February 09, 2024 — Tatsumoto Ren

How do you deal with flashcards where the 1T word is in katakana or hiragana? When I see a word in kanji and have to recall the reading, I feel like I'm proving to myself I actually know the word as opposed to just reading it and recalling what the card means. Should I kanjify it?

In general, if you encounter a word that can have kanji while reading Japanese, it is advisable to kanjify it when making a card.

When you force yourself to recall the word's reading by looking at the kanji, it makes the reviewing process more challenging and leaves a greater impact on the brain. This approach increases the likelihood that you're going to remember the word for a much longer period of time.

Even if a word is usually written in kana, if it can technically be written in kanji, it is important to be prepared to read it in kanji as well because there may come a time when you encounter it written in kanji. If you can read a word in kanji, you can automatically read it in kana as well. However, if you can only read it in kana, you cannot read it in kanji. Therefore, if you can read it in kanji, you are prepared for everything.

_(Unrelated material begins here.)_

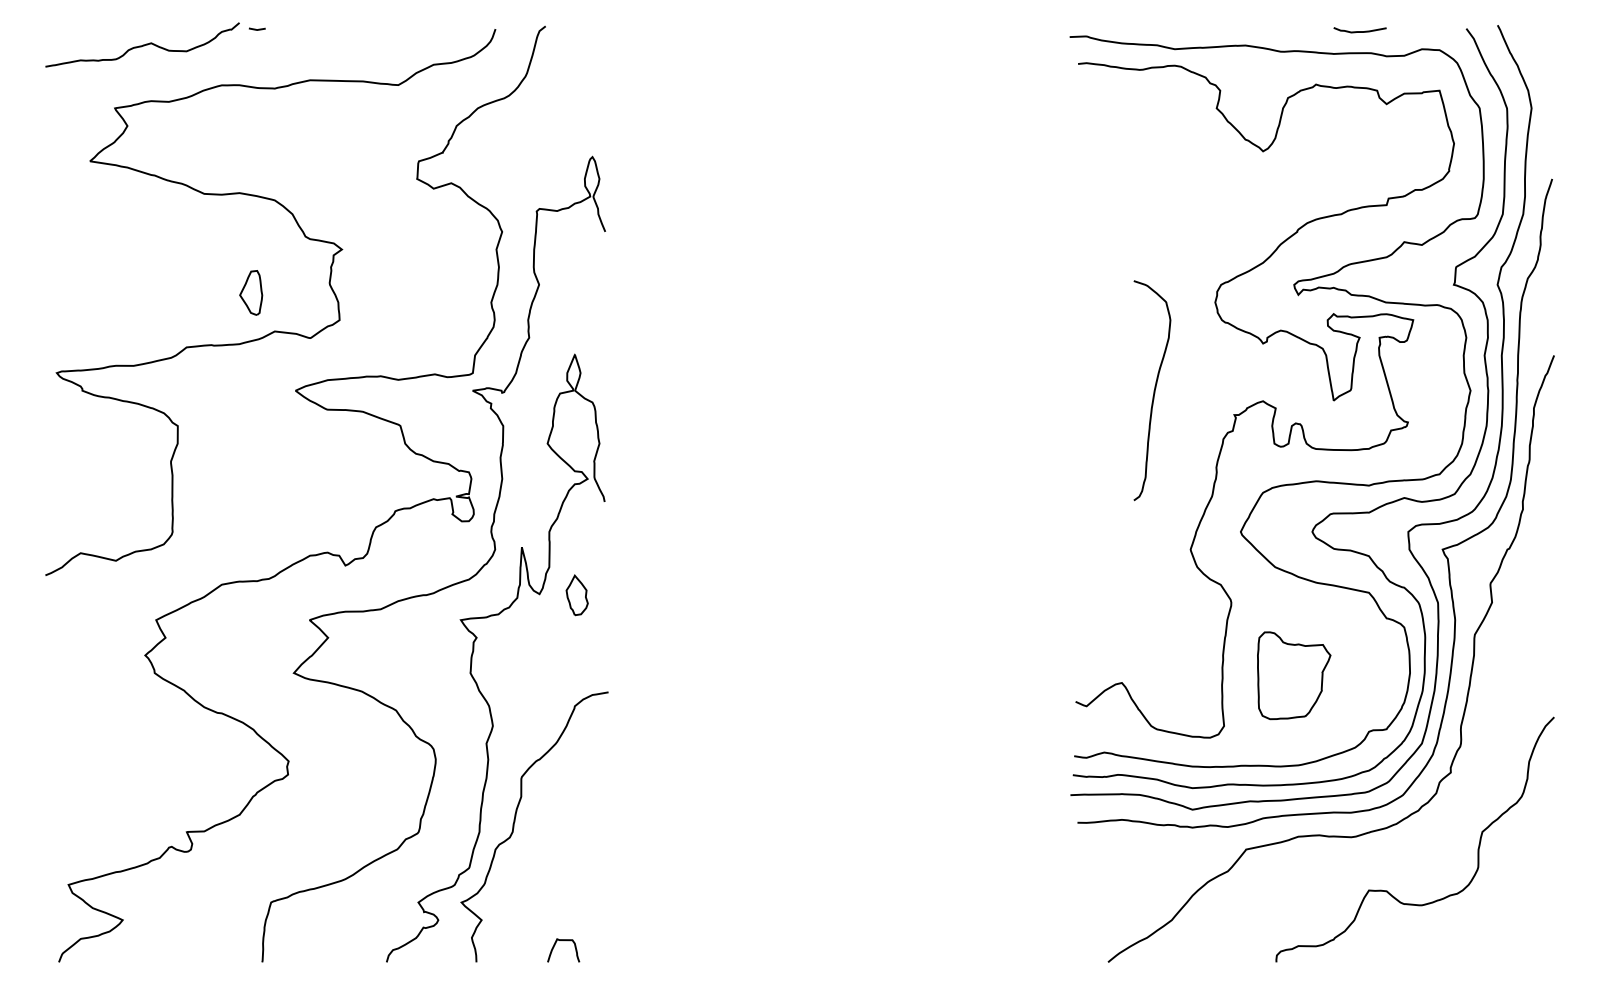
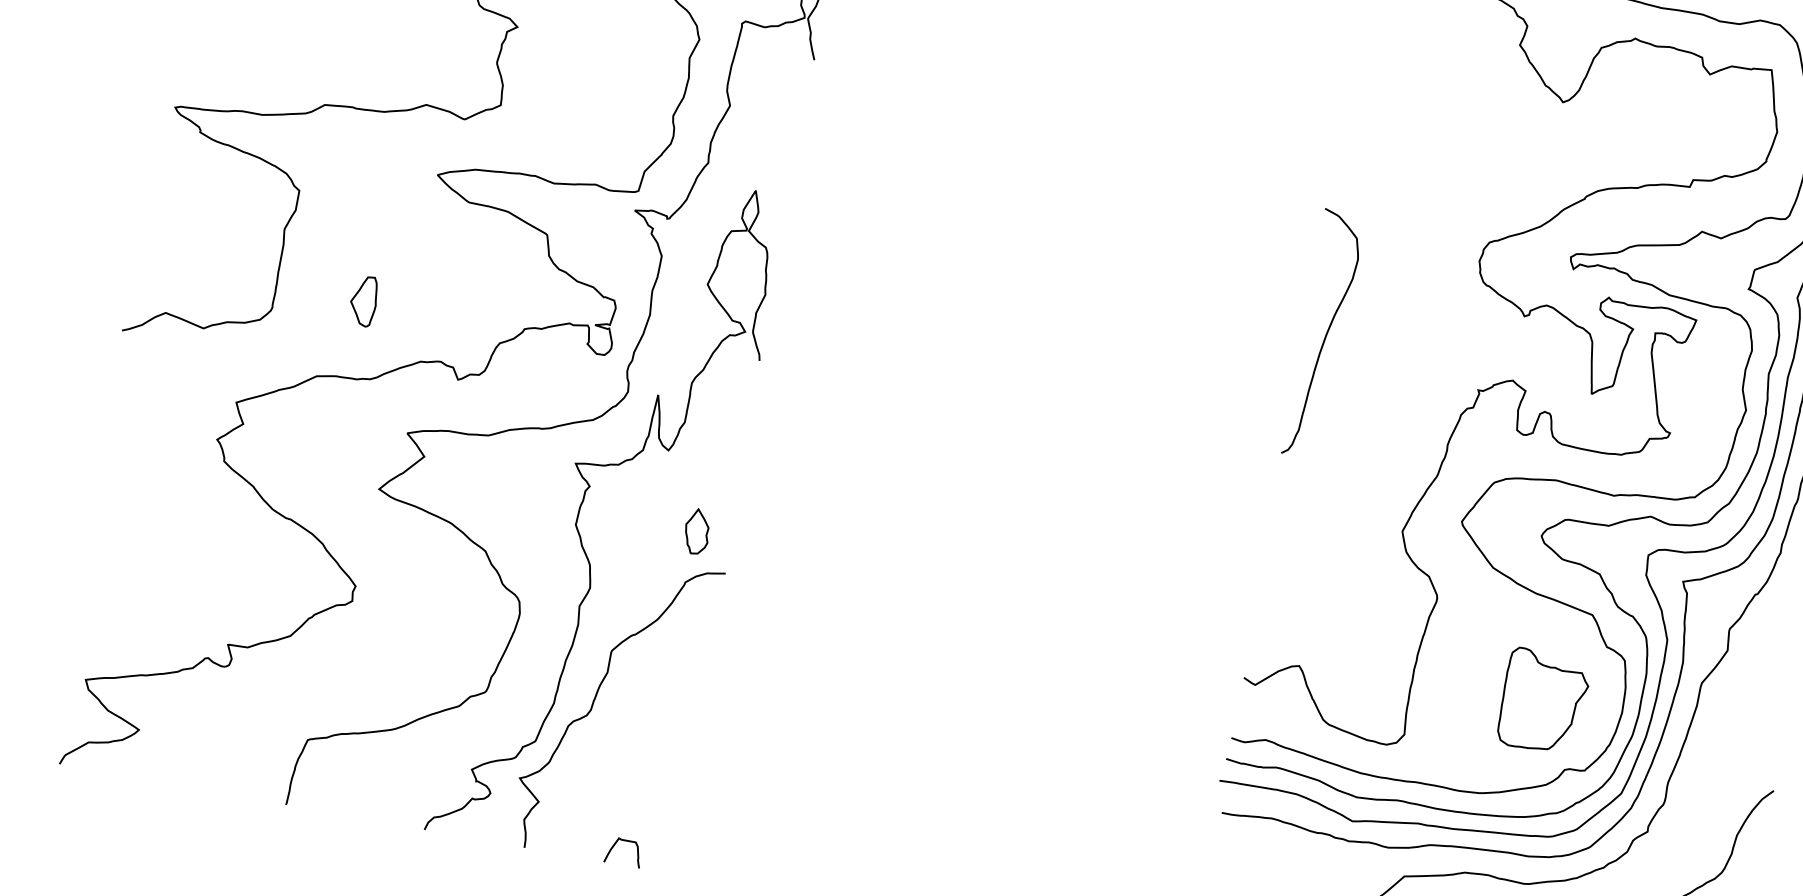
part: (251, 292) -> (364, 300), moved
curve: (1153, 390) -> (1325, 334), moved
part: (576, 595) -> (696, 531), moved
part: (1294, 675) -> (1544, 701), moved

Whenever a word has kanji, it is beneficial to kanjify it when making a flashcard. It improves your understanding of the word in every way. However, certain words, especially katakana words, do not have corresponding kanji characters. In fact, the majority of katakana words are never spelled in kanji. The only exceptions are words imported during the Meiji period, when attempts were made to write loan words in kanji. Nevertheless, most of the time, kanji are not assigned to katakana words. Katakana words tend to be very easy because usually they are derived from English or other European languages. And if you know a European language, it's highly likely you already know them. So learning them shouldn't be a problem, even without using the SRS.

Apart from words with kanji and loanwords there's a third group. If a word lacks kanji characters and does not originate from a European language, such as わんさか or ひもじい, you might not learn that word to the same extent as words with kanji. However, in my experience, it has never proven to be problematic. The purpose of the SRS is not to master these words but to create mental dictionary entries so that you can recognize them more easily during immersion and improve your overall comprehension. It is primarily through immersion that you acquire and master vocabulary.

Therefore, for words without kanji, you can create standard SWCs and TSCs. Kanjify the words if there's kanji but if not then don't worry about it. You will still make progress and succeed in your language journey.